* Aim of the exercise
In the entries below, find the line with "left_click(120, 173)" and the line with "left_click(338, 20)"; copy them and every line between them exactly, but not the pictures.

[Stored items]
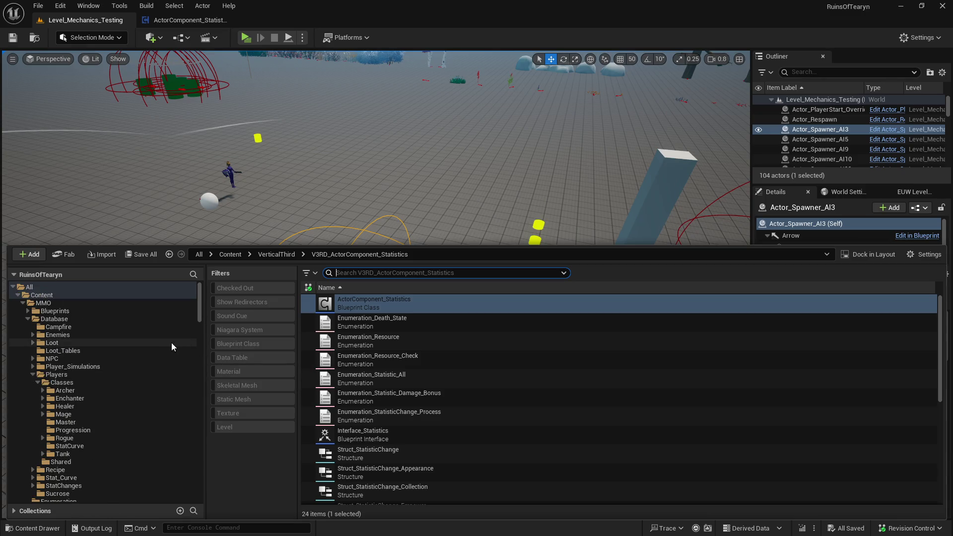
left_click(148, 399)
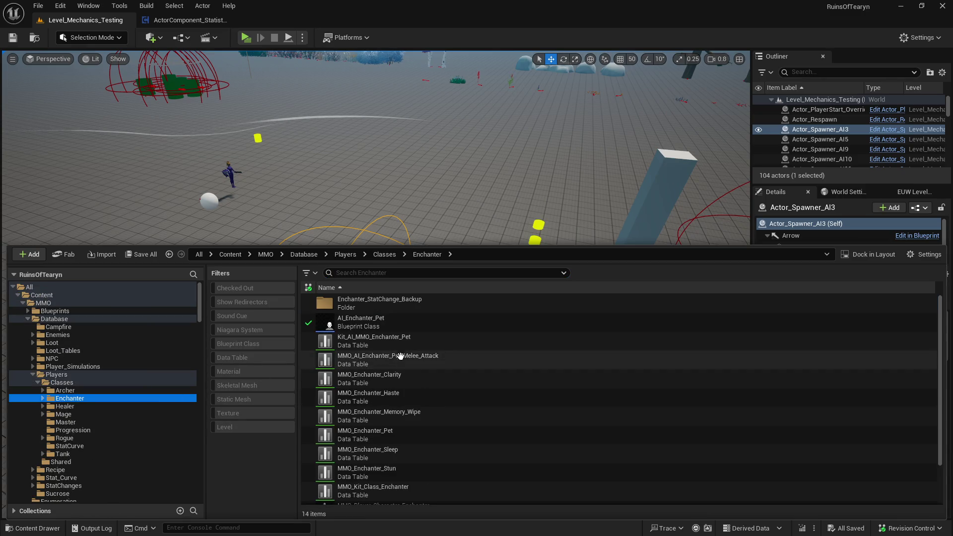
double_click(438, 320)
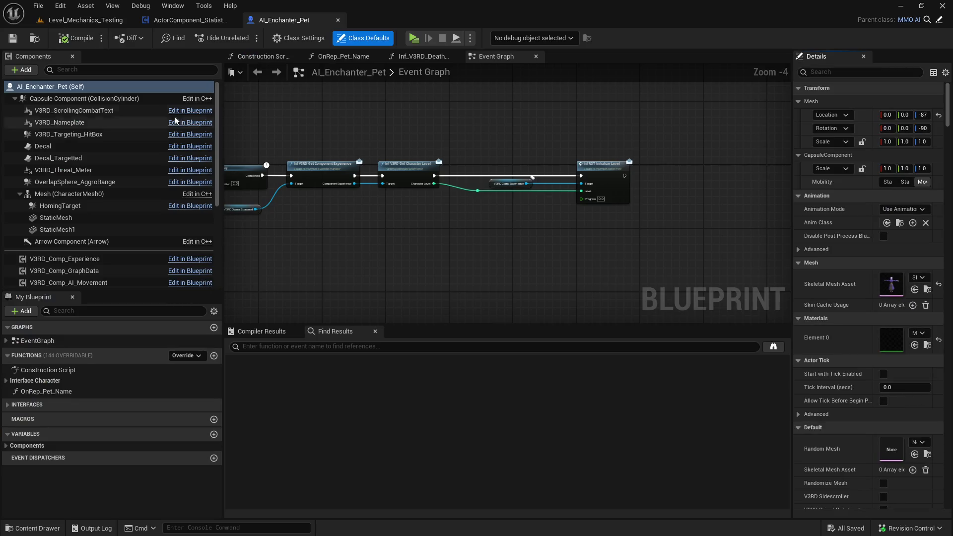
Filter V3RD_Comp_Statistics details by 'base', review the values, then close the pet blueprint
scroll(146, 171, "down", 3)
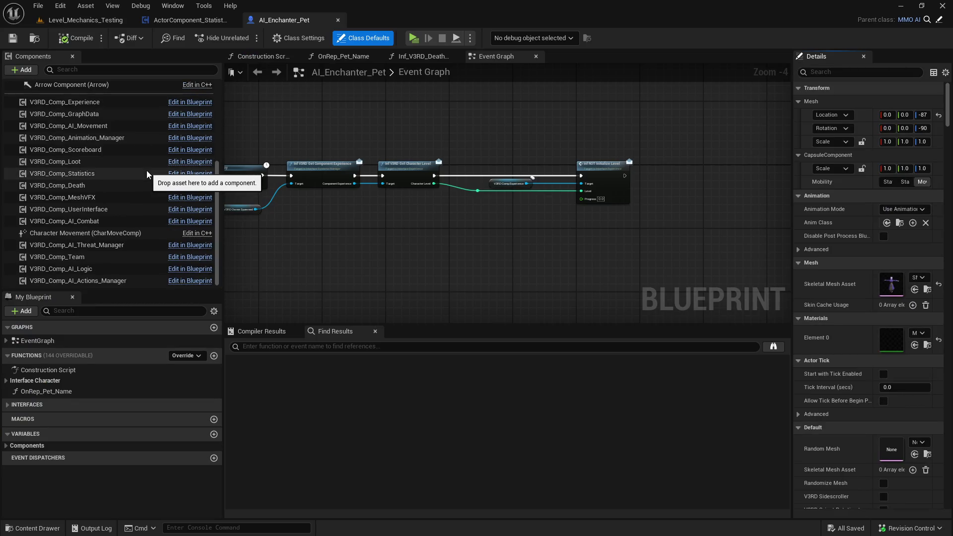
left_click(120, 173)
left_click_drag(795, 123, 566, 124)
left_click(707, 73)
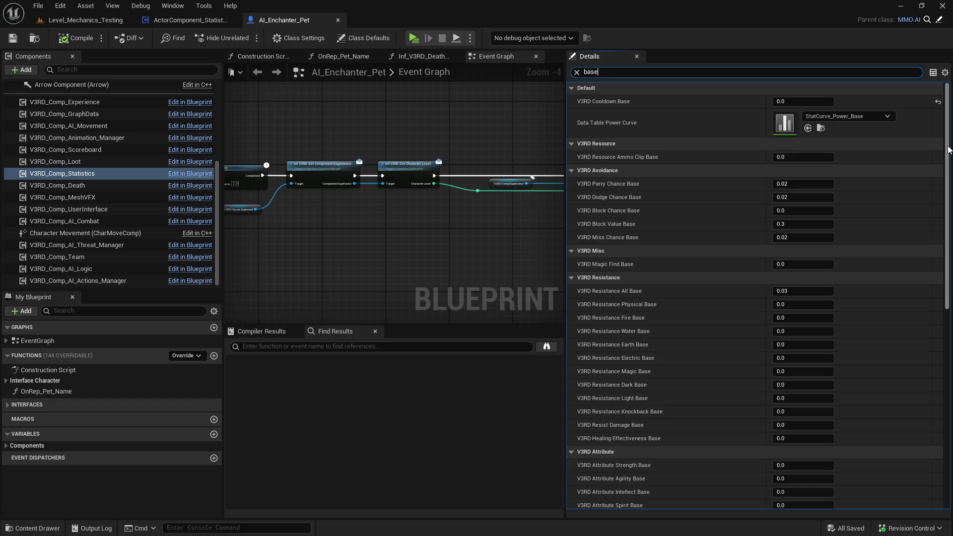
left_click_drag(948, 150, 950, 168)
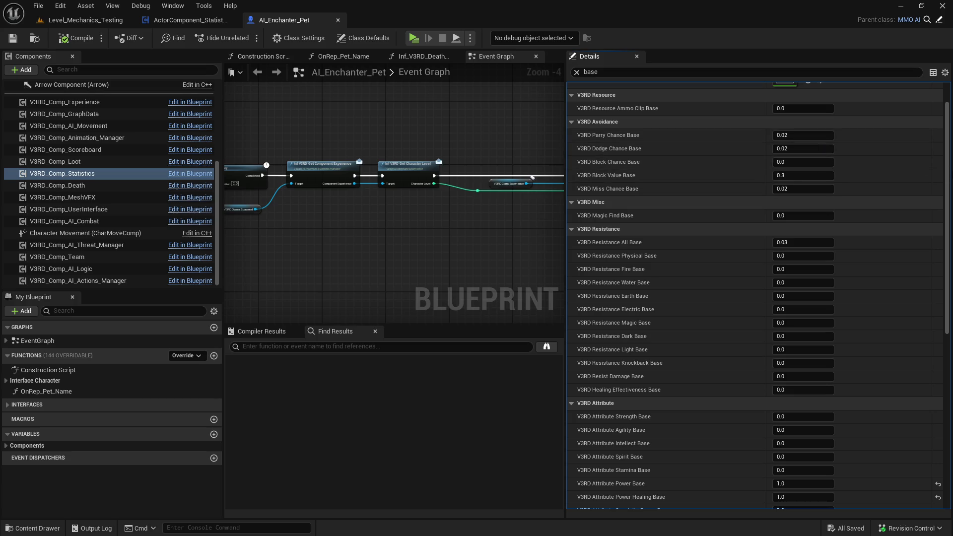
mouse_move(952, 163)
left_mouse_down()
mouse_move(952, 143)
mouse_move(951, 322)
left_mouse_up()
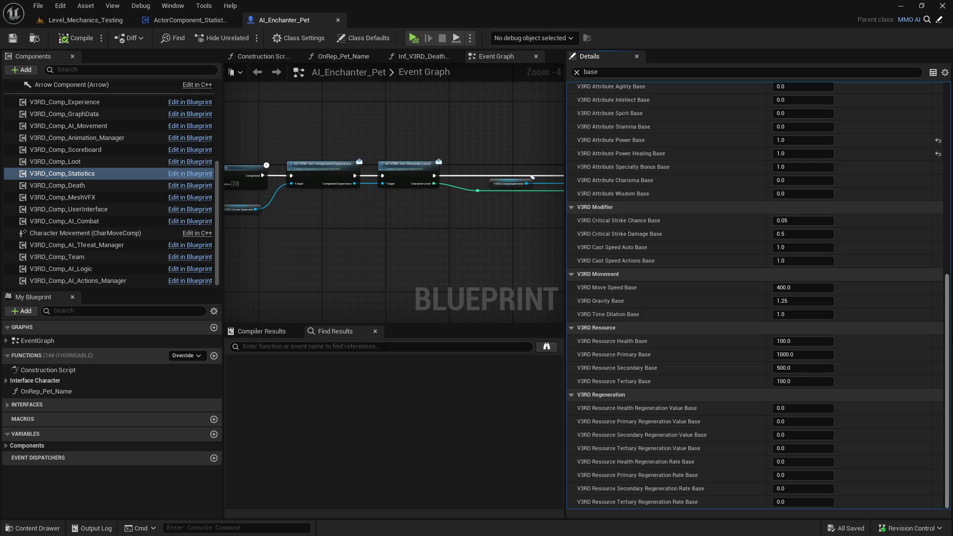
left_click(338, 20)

---

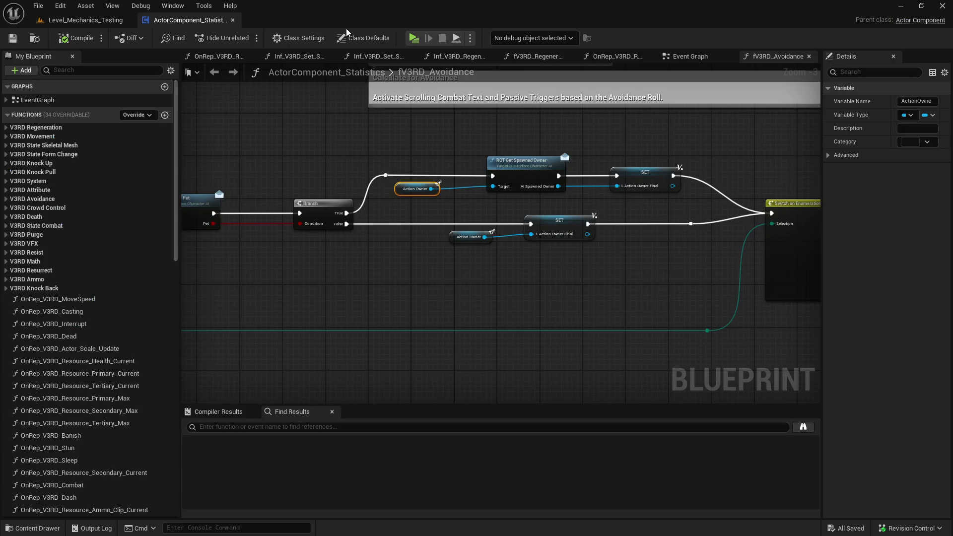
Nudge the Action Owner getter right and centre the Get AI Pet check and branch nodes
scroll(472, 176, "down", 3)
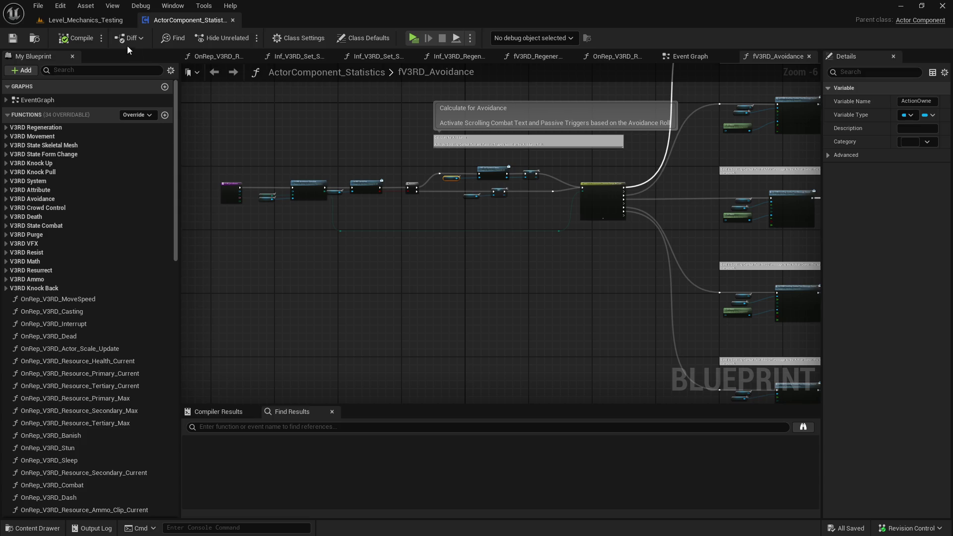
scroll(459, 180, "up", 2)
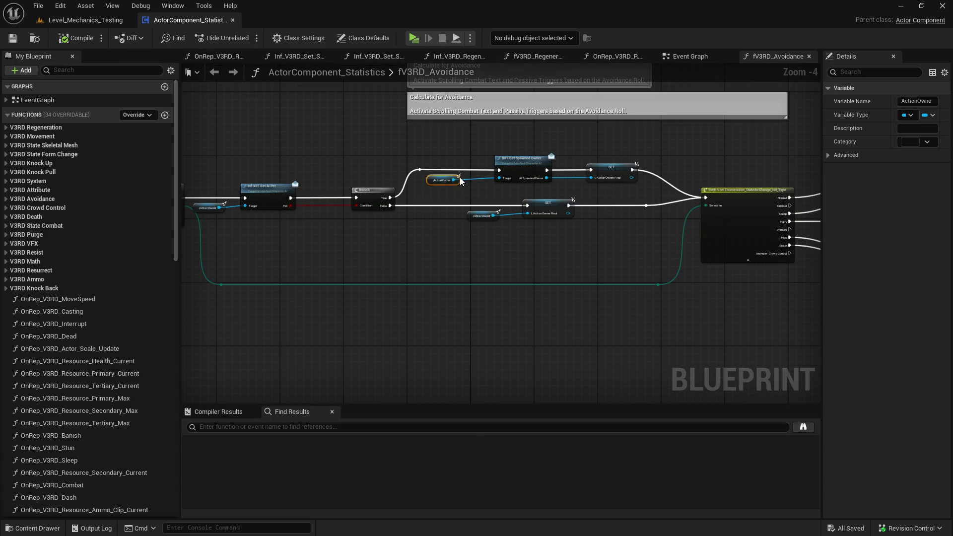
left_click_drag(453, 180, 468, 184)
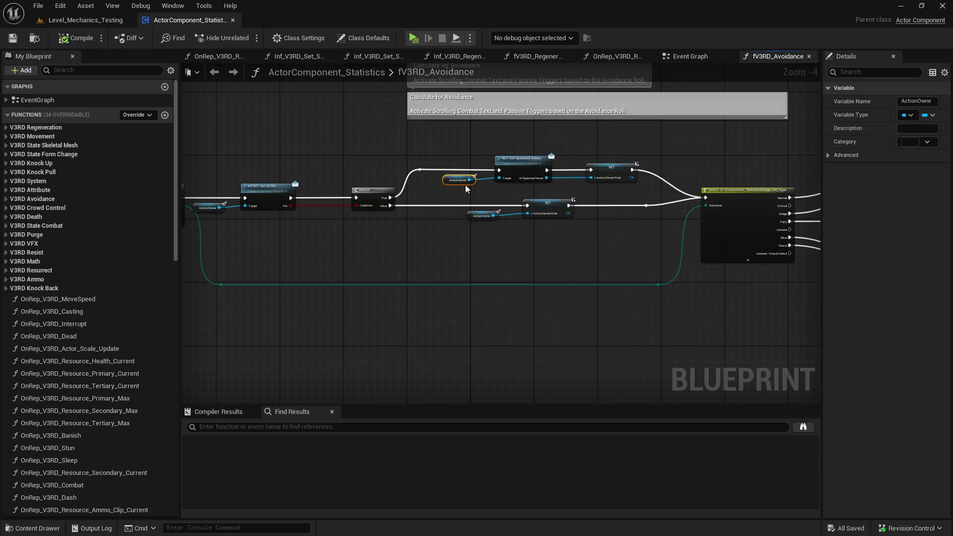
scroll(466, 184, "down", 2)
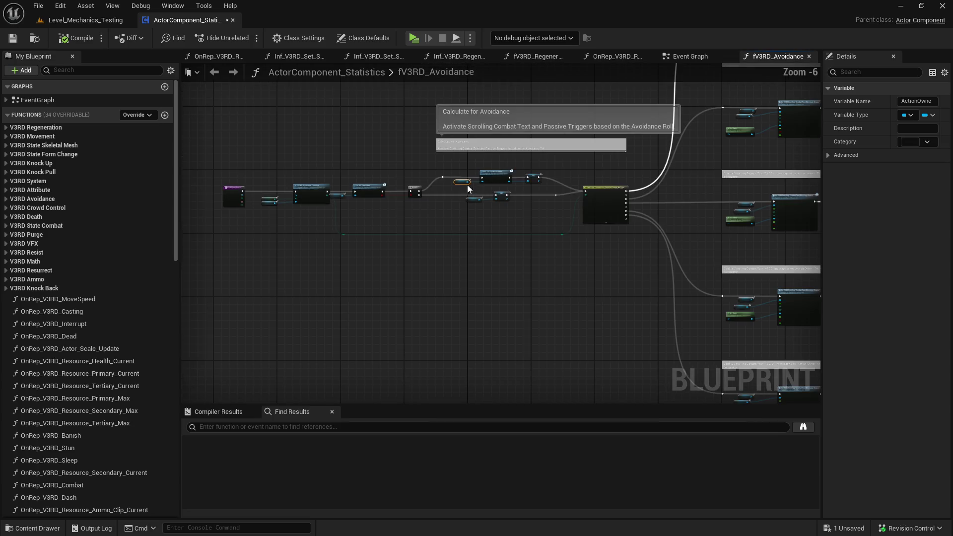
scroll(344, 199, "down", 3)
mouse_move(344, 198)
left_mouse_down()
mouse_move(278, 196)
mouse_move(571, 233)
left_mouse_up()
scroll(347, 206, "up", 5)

* Result of this exercise
left_click(120, 173)
left_click_drag(795, 123, 566, 124)
left_click(707, 73)
left_click_drag(948, 150, 950, 168)
mouse_move(952, 163)
left_mouse_down()
mouse_move(952, 143)
mouse_move(951, 322)
left_mouse_up()
left_click(338, 20)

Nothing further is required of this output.